Materials provided:
****

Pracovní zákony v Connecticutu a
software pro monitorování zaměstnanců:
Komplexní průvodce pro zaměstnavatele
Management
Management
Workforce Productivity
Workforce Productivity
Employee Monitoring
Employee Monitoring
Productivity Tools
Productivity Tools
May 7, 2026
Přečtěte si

****

Render the records above as a JSON list of strings, one string per line, leaving out any blank lines.

Written answer:
[
  "Pracovní zákony v Connecticutu a",
  "software pro monitorování zaměstnanců:",
  "Komplexní průvodce pro zaměstnavatele",
  "Management",
  "Management",
  "Workforce Productivity",
  "Workforce Productivity",
  "Employee Monitoring",
  "Employee Monitoring",
  "Productivity Tools",
  "Productivity Tools",
  "May 7, 2026",
  "Přečtěte si"
]